El Ojo Que Llora

Past a grassy knoll, in the heart of the labyrinth’s circuit,
sits the ancient, jagged stone of Mother Earth,
in a pool formed by the spill of water
forever flowing from her rocky eye.

from The Eye That Cries by Anne Whitehouse
Peru Pilgrimage 2015 223
Peru Pilgrimage 2015

The Eye That Cries is a memorial sculpture, by Lika Mutal, Dutch-born Peruvian sculpture.  It was built in 2005 and powerfully evokes the suffering of all Peruvians who continue to struggle through painful reconciliation in the wake of the terrorism and violence from the early 1980’s until the mid-1990’s.   The conflict claimed almost 70,000 lives, and destroyed and displaced entire communities.  Some 15,000 people are still missing.  The vast majority of those who lived in terror and with terror were indigenous peasants of the Peruvian highlands, physically and socially quite distanced from the dominant Peruvian metropolis of Lima.

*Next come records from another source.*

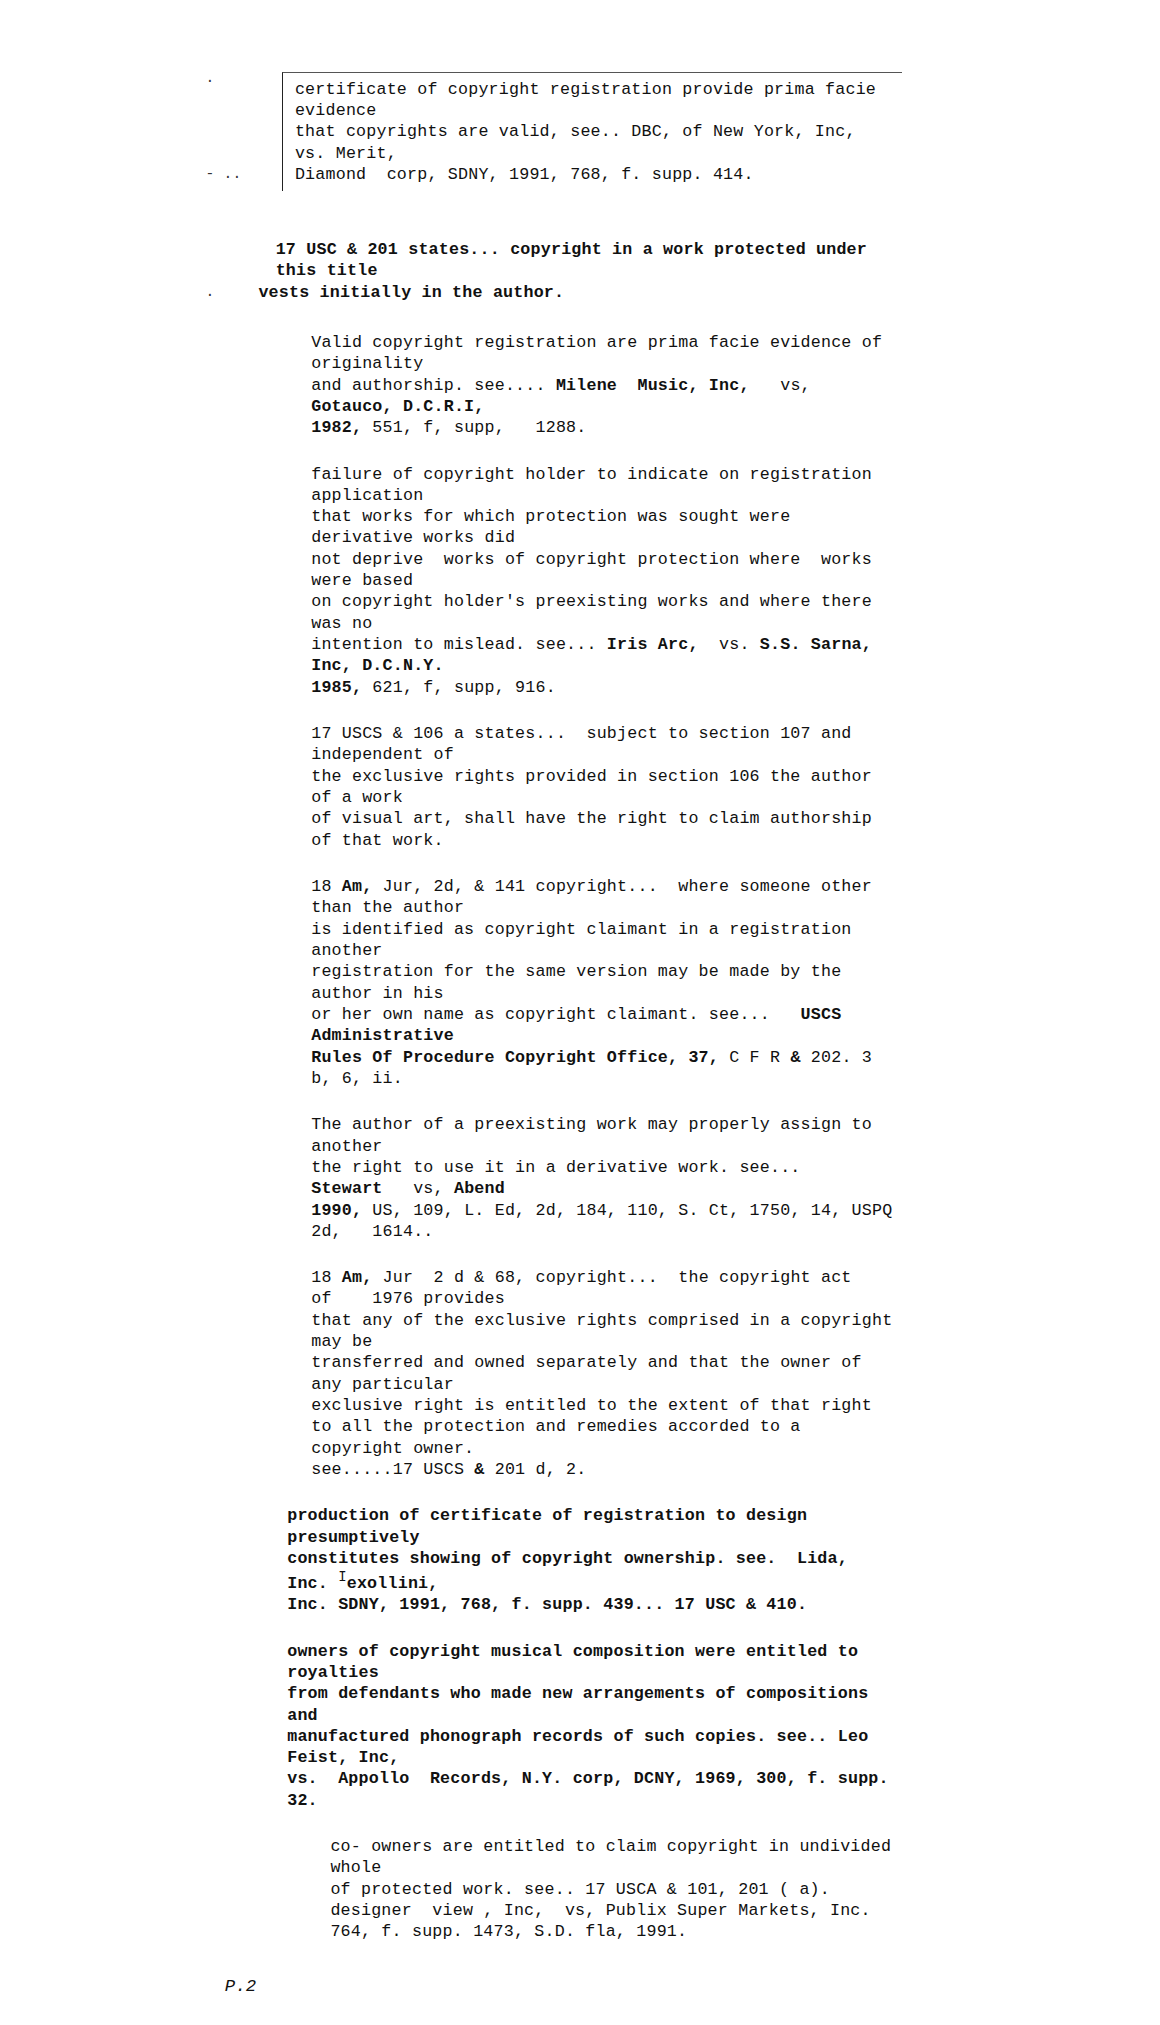. - .. .
certificate of copyright registration provide prima facie evidence
that copyrights are valid, see.. DBC, of New York, Inc, vs. Merit,
Diamond corp, SDNY, 1991, 768, f. supp. 414.
17 USC & 201 states... copyright in a work protected under this title vests initially in the author.
Valid copyright registration are prima facie evidence of originality
and authorship. see.... Milene Music, Inc, vs, Gotauco, D.C.R.I,
1982, 551, f, supp, 1288.
failure of copyright holder to indicate on registration application
that works for which protection was sought were derivative works did
not deprive works of copyright protection where works were based
on copyright holder's preexisting works and where there was no
intention to mislead. see... Iris Arc, vs. S.S. Sarna, Inc, D.C.N.Y.
1985, 621, f, supp, 916.
17 USCS & 106 a states... subject to section 107 and independent of
the exclusive rights provided in section 106 the author of a work
of visual art, shall have the right to claim authorship of that work.
18 Am, Jur, 2d, & 141 copyright... where someone other than the author
is identified as copyright claimant in a registration another
registration for the same version may be made by the author in his
or her own name as copyright claimant. see... USCS Administrative
Rules Of Procedure Copyright Office, 37, C F R & 202. 3 b, 6, ii.
The author of a preexisting work may properly assign to another
the right to use it in a derivative work. see... Stewart vs, Abend
1990, US, 109, L. Ed, 2d, 184, 110, S. Ct, 1750, 14, USPQ 2d, 1614..
18 Am, Jur 2 d & 68, copyright... the copyright act of 1976 provides
that any of the exclusive rights comprised in a copyright may be
transferred and owned separately and that the owner of any particular
exclusive right is entitled to the extent of that right
to all the protection and remedies accorded to a copyright owner.
see.....17 USCS & 201 d, 2.
production of certificate of registration to design presumptively
constitutes showing of copyright ownership. see. Lida, Inc. Iexollini,
Inc. SDNY, 1991, 768, f. supp. 439... 17 USC & 410.
owners of copyright musical composition were entitled to royalties
from defendants who made new arrangements of compositions and
manufactured phonograph records of such copies. see.. Leo Feist, Inc,
vs. Appollo Records, N.Y. corp, DCNY, 1969, 300, f. supp. 32.
co- owners are entitled to claim copyright in undivided whole
of protected work. see.. 17 USCA & 101, 201 ( a).
designer view , Inc, vs, Publix Super Markets, Inc.
764, f. supp. 1473, S.D. fla, 1991.
P. 2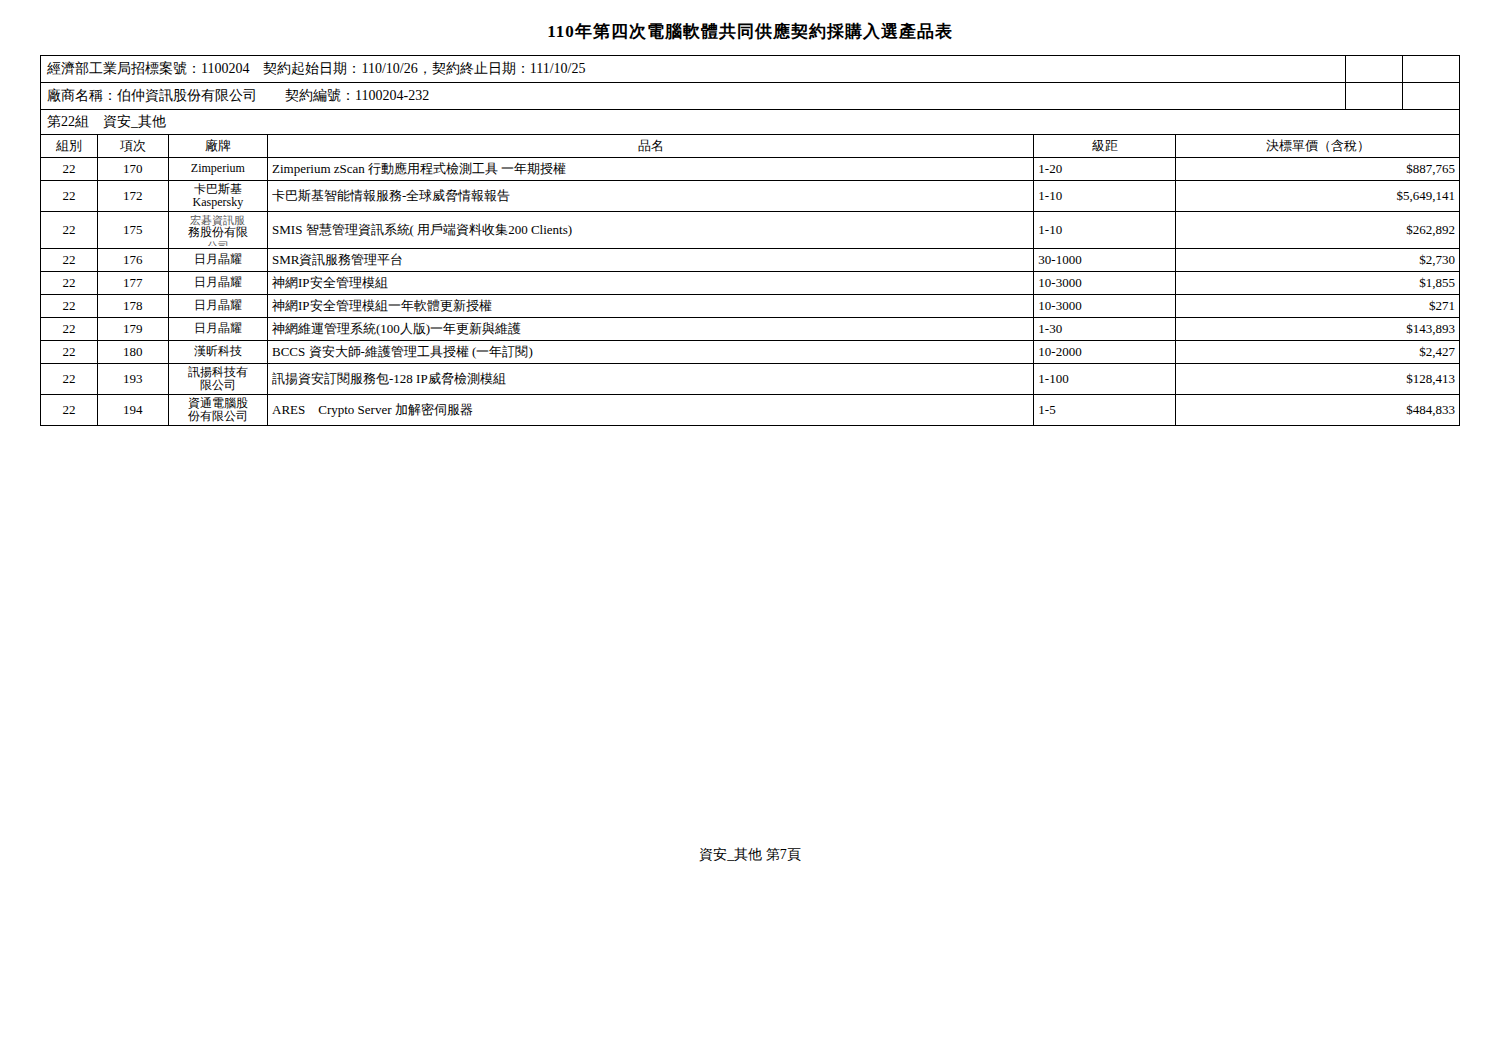110年第四次電腦軟體共同供應契約採購入選產品表
| 經濟部工業局招標案號：1100204 契約起始日期：110/10/26，契約終止日期：111/10/25 | | |
| 廠商名稱：伯仲資訊股份有限公司 契約編號：1100204-232 | | |
| 第22組 資安_其他 |
| 組別 | 項次 | 廠牌 | 品名 | 級距 | 決標單價（含稅） |
| 22 | 170 | Zimperium | Zimperium zScan 行動應用程式檢測工具 一年期授權 | 1-20 | $887,765 |
| 22 | 172 | 卡巴斯基 Kaspersky | 卡巴斯基智能情報服務-全球威脅情報報告 | 1-10 | $5,649,141 |
| 22 | 175 | 宏碁資訊服 務股份有限 公司 | SMIS 智慧管理資訊系統( 用戶端資料收集200 Clients) | 1-10 | $262,892 |
| 22 | 176 | 日月晶耀 | SMR資訊服務管理平台 | 30-1000 | $2,730 |
| 22 | 177 | 日月晶耀 | 神網IP安全管理模組 | 10-3000 | $1,855 |
| 22 | 178 | 日月晶耀 | 神網IP安全管理模組一年軟體更新授權 | 10-3000 | $271 |
| 22 | 179 | 日月晶耀 | 神網維運管理系統(100人版)一年更新與維護 | 1-30 | $143,893 |
| 22 | 180 | 漢昕科技 | BCCS 資安大師-維護管理工具授權 (一年訂閱) | 10-2000 | $2,427 |
| 22 | 193 | 訊揚科技有 限公司 | 訊揚資安訂閱服務包-128 IP威脅檢測模組 | 1-100 | $128,413 |
| 22 | 194 | 資通電腦股 份有限公司 | ARES Crypto Server 加解密伺服器 | 1-5 | $484,833 |
資安_其他 第7頁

The memorial is surrounded by a labyrinth of stones with the names of victims inscribed on them.  One of these victims, is Australian, Sister Irene McCormack, a Josephite. In may 1991, Sendero Luminoso members stormed the hill-top village of Huasahuasi, near Tarma, looting homes and terrorising the townspeople.  Sister Irene, who was home alone at the time, was ordered to come out of her home and was taken to the town square where 300 people had gathered.  Four local men were also brought to the central plaza and in the glare of spotlights, Sister Irene and the men were tried in a “Kangaroo Court” and sentenced to death.  Irene was accused of dispensing American Food (Caritas Provisions) and spreading American ideas by providing school books.  Amid cries of “She’s Australian, not a Yankee” and “Why kill these innocent people?”, these people were executed. Sister Irene was buried in the Huasahuasi cemetery, in a niche donated by a parishioner.

Irene McCormack was ordinary, with human frailties, like the rest of us.  She was vibrant, determined, caring and fun-loving and, as well, she was feisty, difficult, and very brave. In a retreat before she died, participants where ask to make something which spoke of the reality of their lives, where they had been living.  Irene made a kangaroo with a joey peeping out of the pouch.  Being a ‘Joey’ herself, she had the sense of being able to dive back into the safety of God’s loving pouch when threatened or in danger.  This image was prophetic because the group with carried out the execution of Irene and her friends conducted a ‘Kangaroo Court’ before that final act which allowed them to go forever into the loving arms of God.

We gather at this memorial on Saturday 22nd September to pray Sister Irene McCormack and her family,  for all those who died and their families who miss them, and for those who are still missing and for their families who are still fighting for the search to continue.